In a memo to staff on Wednesday, CNN chairman Mark Thompson announced a series of major changes at the cable news network, including the layoffs of 100 employees, a reorganization of its newsrooms, and the launch of its “first direct-to-consumer subscription product.” Sounds a lot like the short-lived, ill-fated CNN+, which the network’s new owners promptly shut down a little over two years ago because it didn’t fit their vision.
News You Can Lose
Like every other corner of the linear TV business, cable news is in an existential crisis. And perhaps no network more so than CNN. Following parent-company Warner Bros.’ merger with Discovery in 2022, newly installed (and since dispatched) CEO Chris Licht reportedly pushed staff to take a slightly more down-the-middle approach to political reporting. In an age of hyperpolarization, that doesn’t get you very far; ratings have plummeted to a consistent third place for the past two years, outflanked on the Left and Right by MSNBC and Fox News.
Now, Thompson is trying to reorient the TV news giant for a future in which TV isn’t all that central to the news ecosystem. Though, in 2022, the company launched and killed subscription service CNN+ in the span of just a month, details about the new not-so-first-ever CNN digital subscription service hints that leadership may be a little more forward-thinking this time around:
- Essentially, the newsroom reorganization will tear down walls between CNN’s TV division and its web-based digital division, as well as barriers between its US and international bureaus, to create one unified newsroom.
- While details remain sparse, the yet-to-be-named subscription service appears to be built on top of the mostly text-based CNN.com, though it will highlight “CNN’s massive strength in video and anchoring/reporting talent,” per the memo — in other words, the platform will unify the network’s digital and TV arms. Thompson says he wants it launched before the end of the year.
The announcements served as a “[d]ose of cold realism in an industry that often manages to continue business-as-usual serving aging, shrinking audiences and dwindling number of advertisers while rhetorically insisting they are digital,” Rasmus Kleis Nielsen, director of the Reuters Institute for the Study of Journalism at the University of Oxford, wrote on X.

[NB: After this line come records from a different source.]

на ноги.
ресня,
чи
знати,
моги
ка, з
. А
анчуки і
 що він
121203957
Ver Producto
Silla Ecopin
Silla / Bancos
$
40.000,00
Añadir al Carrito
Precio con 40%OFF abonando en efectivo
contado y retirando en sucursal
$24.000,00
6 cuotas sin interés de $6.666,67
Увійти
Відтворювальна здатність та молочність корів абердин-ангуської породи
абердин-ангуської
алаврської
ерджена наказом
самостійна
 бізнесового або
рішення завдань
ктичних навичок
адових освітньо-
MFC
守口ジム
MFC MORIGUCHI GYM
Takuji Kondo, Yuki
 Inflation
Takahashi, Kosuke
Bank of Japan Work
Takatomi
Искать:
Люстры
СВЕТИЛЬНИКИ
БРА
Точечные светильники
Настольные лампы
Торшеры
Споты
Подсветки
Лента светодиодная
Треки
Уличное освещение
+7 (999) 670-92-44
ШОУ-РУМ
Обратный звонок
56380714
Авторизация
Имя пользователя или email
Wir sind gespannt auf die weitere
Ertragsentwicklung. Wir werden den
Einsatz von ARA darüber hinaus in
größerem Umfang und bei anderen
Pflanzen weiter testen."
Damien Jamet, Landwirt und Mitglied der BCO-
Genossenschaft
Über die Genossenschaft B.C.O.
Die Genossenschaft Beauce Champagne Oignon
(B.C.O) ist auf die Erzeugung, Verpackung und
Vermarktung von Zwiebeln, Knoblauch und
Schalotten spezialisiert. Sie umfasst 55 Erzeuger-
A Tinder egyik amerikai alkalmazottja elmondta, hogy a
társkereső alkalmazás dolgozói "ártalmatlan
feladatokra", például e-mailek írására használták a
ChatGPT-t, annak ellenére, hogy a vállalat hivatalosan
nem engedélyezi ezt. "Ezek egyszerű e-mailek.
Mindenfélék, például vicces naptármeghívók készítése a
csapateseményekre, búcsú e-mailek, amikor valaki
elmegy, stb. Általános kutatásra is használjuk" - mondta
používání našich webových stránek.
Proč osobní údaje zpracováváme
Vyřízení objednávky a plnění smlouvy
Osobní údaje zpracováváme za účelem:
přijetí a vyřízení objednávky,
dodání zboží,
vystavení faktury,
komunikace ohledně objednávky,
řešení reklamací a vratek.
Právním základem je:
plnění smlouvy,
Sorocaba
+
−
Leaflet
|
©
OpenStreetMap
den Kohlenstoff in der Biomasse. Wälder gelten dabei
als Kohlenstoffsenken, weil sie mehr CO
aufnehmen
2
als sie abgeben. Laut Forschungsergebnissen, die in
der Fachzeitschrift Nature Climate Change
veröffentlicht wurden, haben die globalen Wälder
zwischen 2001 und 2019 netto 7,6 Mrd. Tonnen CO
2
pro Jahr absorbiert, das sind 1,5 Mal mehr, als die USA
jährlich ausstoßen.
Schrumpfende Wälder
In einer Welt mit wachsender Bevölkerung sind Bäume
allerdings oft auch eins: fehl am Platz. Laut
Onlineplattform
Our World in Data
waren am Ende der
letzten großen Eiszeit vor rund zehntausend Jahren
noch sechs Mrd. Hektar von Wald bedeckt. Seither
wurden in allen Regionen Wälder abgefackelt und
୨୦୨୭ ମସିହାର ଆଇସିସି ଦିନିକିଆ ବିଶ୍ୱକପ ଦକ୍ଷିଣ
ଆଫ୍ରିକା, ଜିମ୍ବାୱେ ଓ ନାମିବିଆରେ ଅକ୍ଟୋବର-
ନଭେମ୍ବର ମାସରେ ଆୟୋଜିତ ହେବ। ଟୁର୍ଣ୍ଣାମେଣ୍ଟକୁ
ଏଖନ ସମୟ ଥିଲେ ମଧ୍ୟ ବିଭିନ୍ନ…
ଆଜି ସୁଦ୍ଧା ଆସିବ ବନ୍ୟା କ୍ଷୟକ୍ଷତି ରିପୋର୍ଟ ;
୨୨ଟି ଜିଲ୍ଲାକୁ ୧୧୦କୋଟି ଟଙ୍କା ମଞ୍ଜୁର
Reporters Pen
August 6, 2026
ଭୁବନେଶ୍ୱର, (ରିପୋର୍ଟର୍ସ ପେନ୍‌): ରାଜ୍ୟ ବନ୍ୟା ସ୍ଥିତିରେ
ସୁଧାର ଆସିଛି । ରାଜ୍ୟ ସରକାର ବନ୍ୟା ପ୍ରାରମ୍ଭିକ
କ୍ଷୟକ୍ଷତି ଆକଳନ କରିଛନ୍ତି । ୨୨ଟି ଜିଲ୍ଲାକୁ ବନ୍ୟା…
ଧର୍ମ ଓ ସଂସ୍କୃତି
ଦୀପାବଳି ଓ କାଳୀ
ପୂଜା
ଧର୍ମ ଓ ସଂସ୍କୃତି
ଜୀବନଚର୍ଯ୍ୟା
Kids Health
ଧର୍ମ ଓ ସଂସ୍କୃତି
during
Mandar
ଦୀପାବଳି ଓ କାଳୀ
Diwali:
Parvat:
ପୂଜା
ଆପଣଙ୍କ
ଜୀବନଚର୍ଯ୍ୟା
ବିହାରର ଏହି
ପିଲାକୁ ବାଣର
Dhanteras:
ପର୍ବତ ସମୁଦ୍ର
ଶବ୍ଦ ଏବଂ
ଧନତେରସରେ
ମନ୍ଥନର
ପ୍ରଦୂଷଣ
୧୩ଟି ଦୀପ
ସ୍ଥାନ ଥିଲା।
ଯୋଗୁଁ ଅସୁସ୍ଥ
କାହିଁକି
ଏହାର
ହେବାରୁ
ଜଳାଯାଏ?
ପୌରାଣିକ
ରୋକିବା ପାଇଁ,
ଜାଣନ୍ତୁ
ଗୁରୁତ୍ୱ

Crossfire: While CNN leans into a more à la carte strategy, the head honcho of parent WBD is seeing a slightly bigger picture. When asked about the upcoming presidential election at a media conference on Tuesday, WBD CEO David Zaslav said he simply hopes the winner is business-friendly, adding, “We just need an opportunity for deregulation so companies can consolidate and do what we need to to be even better.”